_ACTIVITY_: Please go through the listing below and keep only the lines that contain the word "this", copying each one unchanged.

━━━━━ DATASET ENTRIES ━━━━━

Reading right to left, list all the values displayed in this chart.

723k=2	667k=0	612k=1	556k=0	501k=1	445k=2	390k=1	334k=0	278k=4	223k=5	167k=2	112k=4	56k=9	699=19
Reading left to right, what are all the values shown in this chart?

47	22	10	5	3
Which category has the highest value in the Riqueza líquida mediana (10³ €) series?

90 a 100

━━━━━
━━━━━ DATASET ENTRIES ━━━━━

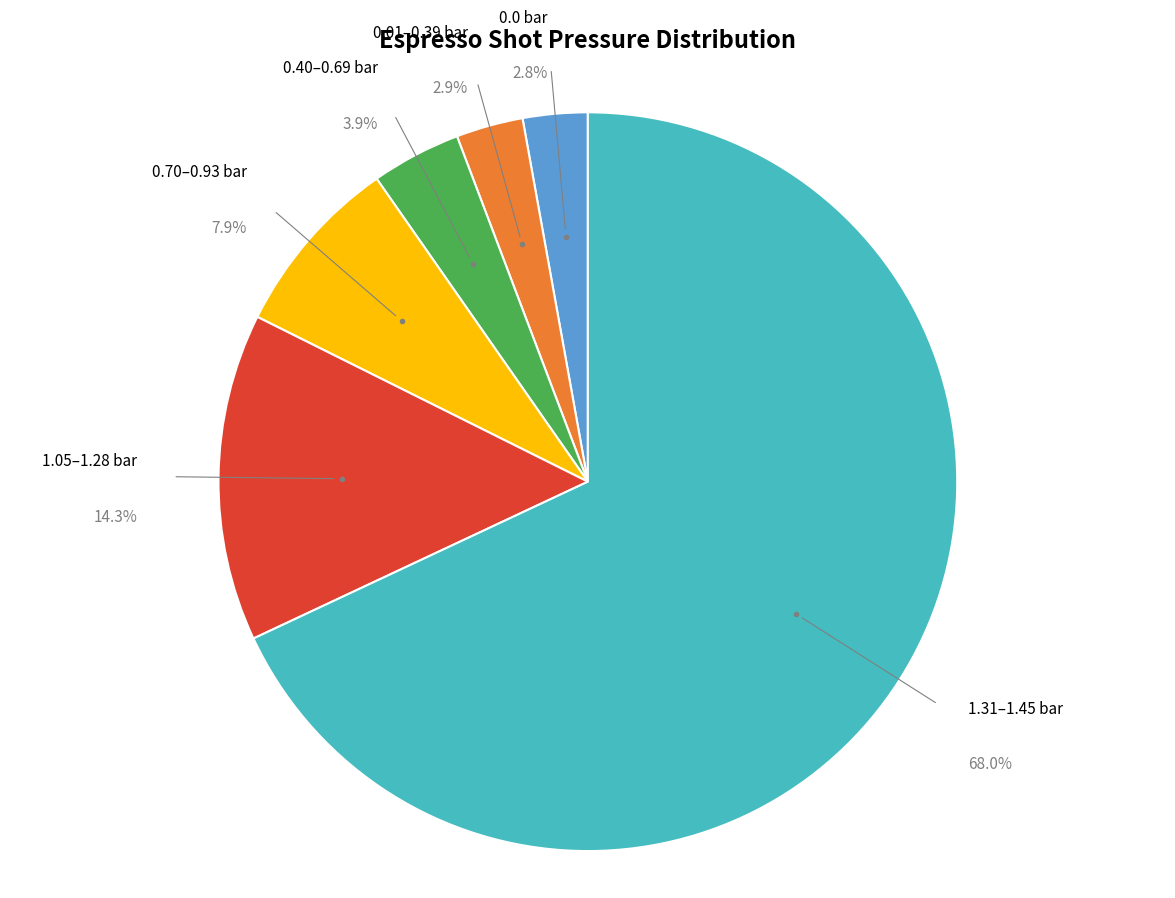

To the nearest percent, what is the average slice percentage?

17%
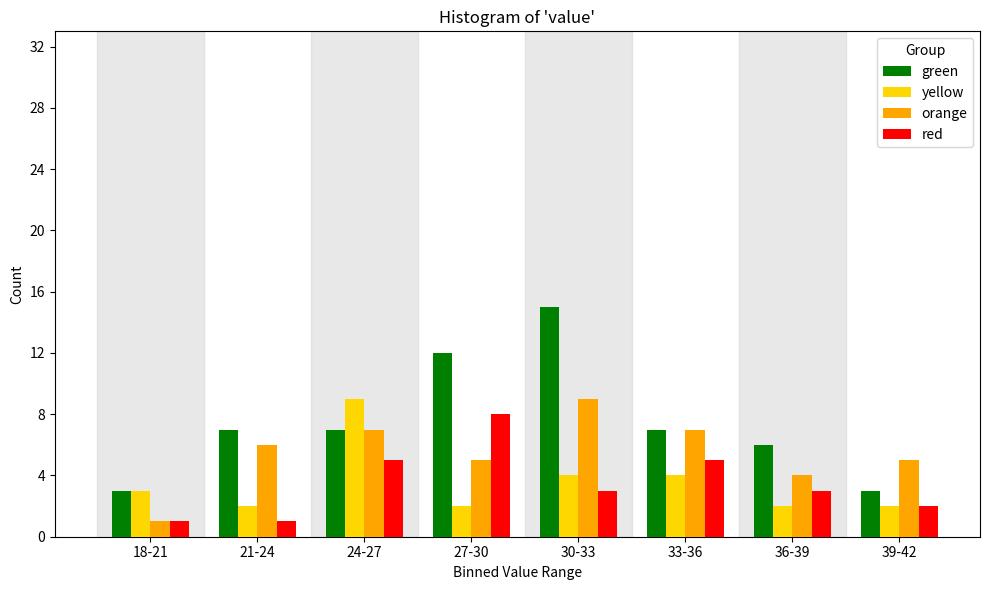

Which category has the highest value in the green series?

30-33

━━━━━

_ANSWER SPACE_:
Reading right to left, list all the values displayed in this chart.
Reading left to right, what are all the values shown in this chart?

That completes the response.